Work request: Show every line of the data that includes the word "above".

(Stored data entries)
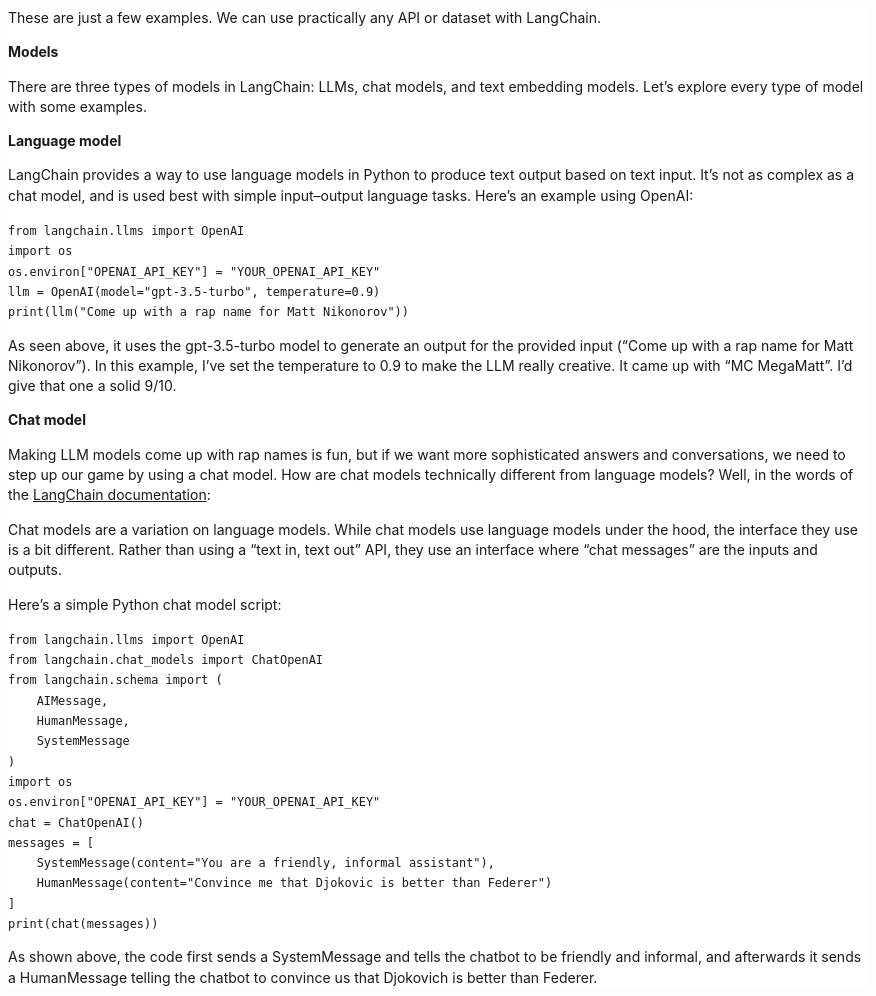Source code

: These are just a few examples. We can use practically any API or dataset with LangChain.

**Models**

There are three types of models in LangChain: LLMs, chat models, and text embedding models. Let’s explore every type of model with some examples.

**Language model**

LangChain provides a way to use language models in Python to produce text output based on text input. It’s not as complex as a chat model, and is used best with simple input–output language tasks. Here’s an example using OpenAI:
```
from langchain.llms import OpenAI
import os
os.environ["OPENAI_API_KEY"] = "YOUR_OPENAI_API_KEY"
llm = OpenAI(model="gpt-3.5-turbo", temperature=0.9)
print(llm("Come up with a rap name for Matt Nikonorov"))
```
As seen above, it uses the gpt-3.5-turbo model to generate an output for the provided input (“Come up with a rap name for Matt Nikonorov”). In this example, I’ve set the temperature to 0.9 to make the LLM really creative. It came up with “MC MegaMatt”. I’d give that one a solid 9/10.

**Chat model**

Making LLM models come up with rap names is fun, but if we want more sophisticated answers and conversations, we need to step up our game by using a chat model. How are chat models technically different from language models? Well, in the words of the [LangChain documentation](https://python.langchain.com/docs/modules/model_io/chat): 

Chat models are a variation on language models. While chat models use language models under the hood, the interface they use is a bit different. Rather than using a “text in, text out” API, they use an interface where “chat messages” are the inputs and outputs.

Here’s a simple Python chat model script:
```
from langchain.llms import OpenAI
from langchain.chat_models import ChatOpenAI
from langchain.schema import (
    AIMessage,
    HumanMessage,
    SystemMessage
)
import os
os.environ["OPENAI_API_KEY"] = "YOUR_OPENAI_API_KEY"
chat = ChatOpenAI()
messages = [
    SystemMessage(content="You are a friendly, informal assistant"),
    HumanMessage(content="Convince me that Djokovic is better than Federer")
]
print(chat(messages))
```

As shown above, the code first sends a SystemMessage and tells the chatbot to be friendly and informal, and afterwards it sends a HumanMessage telling the chatbot to convince us that Djokovich is better than Federer. 
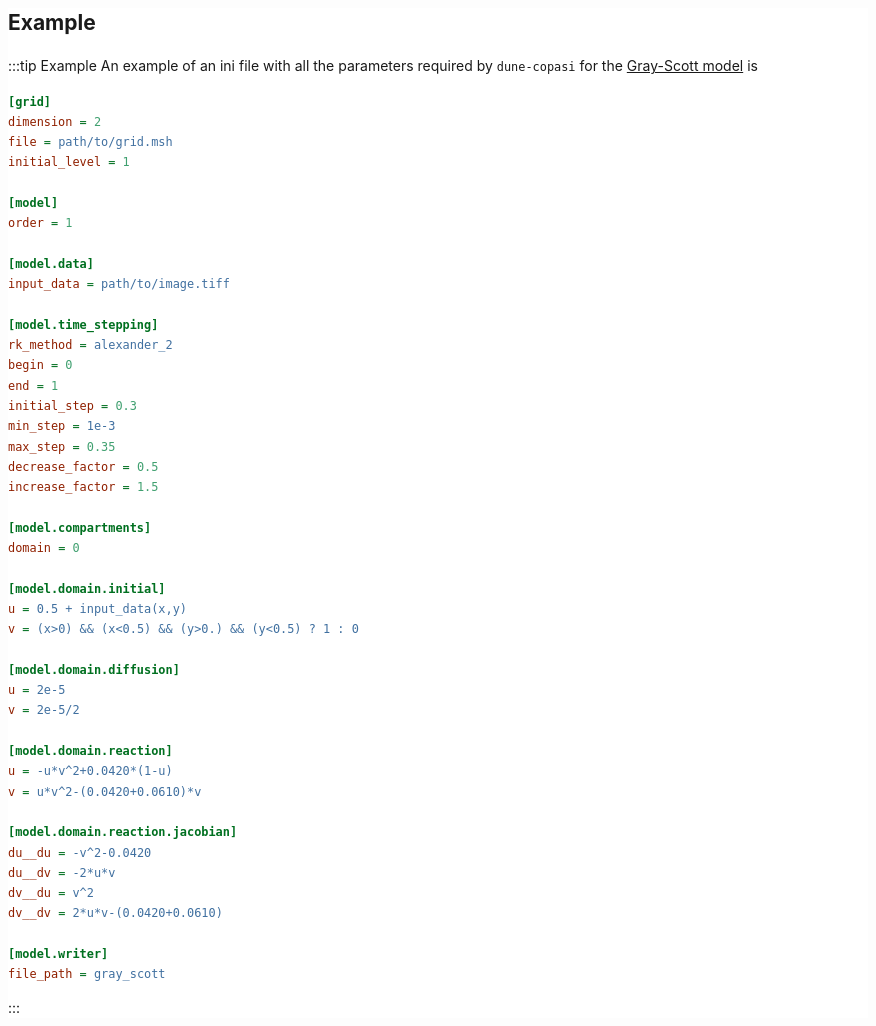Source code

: 

## Example

:::tip Example
An example of an ini file with all the parameters required by
`dune-copasi` for the [Gray-Scott model](http://mrob.com/pub/comp/xmorphia/F420/F420-k610.html)
is

```ini title="config.ini"
[grid]
dimension = 2
file = path/to/grid.msh
initial_level = 1

[model]
order = 1

[model.data]
input_data = path/to/image.tiff

[model.time_stepping]
rk_method = alexander_2
begin = 0
end = 1
initial_step = 0.3
min_step = 1e-3
max_step = 0.35
decrease_factor = 0.5
increase_factor = 1.5

[model.compartments]
domain = 0

[model.domain.initial]
u = 0.5 + input_data(x,y)
v = (x>0) && (x<0.5) && (y>0.) && (y<0.5) ? 1 : 0

[model.domain.diffusion]
u = 2e-5
v = 2e-5/2

[model.domain.reaction]
u = -u*v^2+0.0420*(1-u)
v = u*v^2-(0.0420+0.0610)*v

[model.domain.reaction.jacobian]
du__du = -v^2-0.0420
du__dv = -2*u*v
dv__du = v^2
dv__dv = 2*u*v-(0.0420+0.0610)

[model.writer]
file_path = gray_scott
```
:::

[GMSH]: http://gmsh.info/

Finished task:
As seen above, it uses the gpt-3.5-turbo model to generate an output for the provided input (“Come up with a rap name for Matt Nikonorov”). In this example, I’ve set the temperature to 0.9 to make the LLM really creative. It came up with “MC MegaMatt”. I’d give that one a solid 9/10.
As shown above, the code first sends a SystemMessage and tells the chatbot to be friendly and informal, and afterwards it sends a HumanMessage telling the chatbot to convince us that Djokovich is better than Federer. 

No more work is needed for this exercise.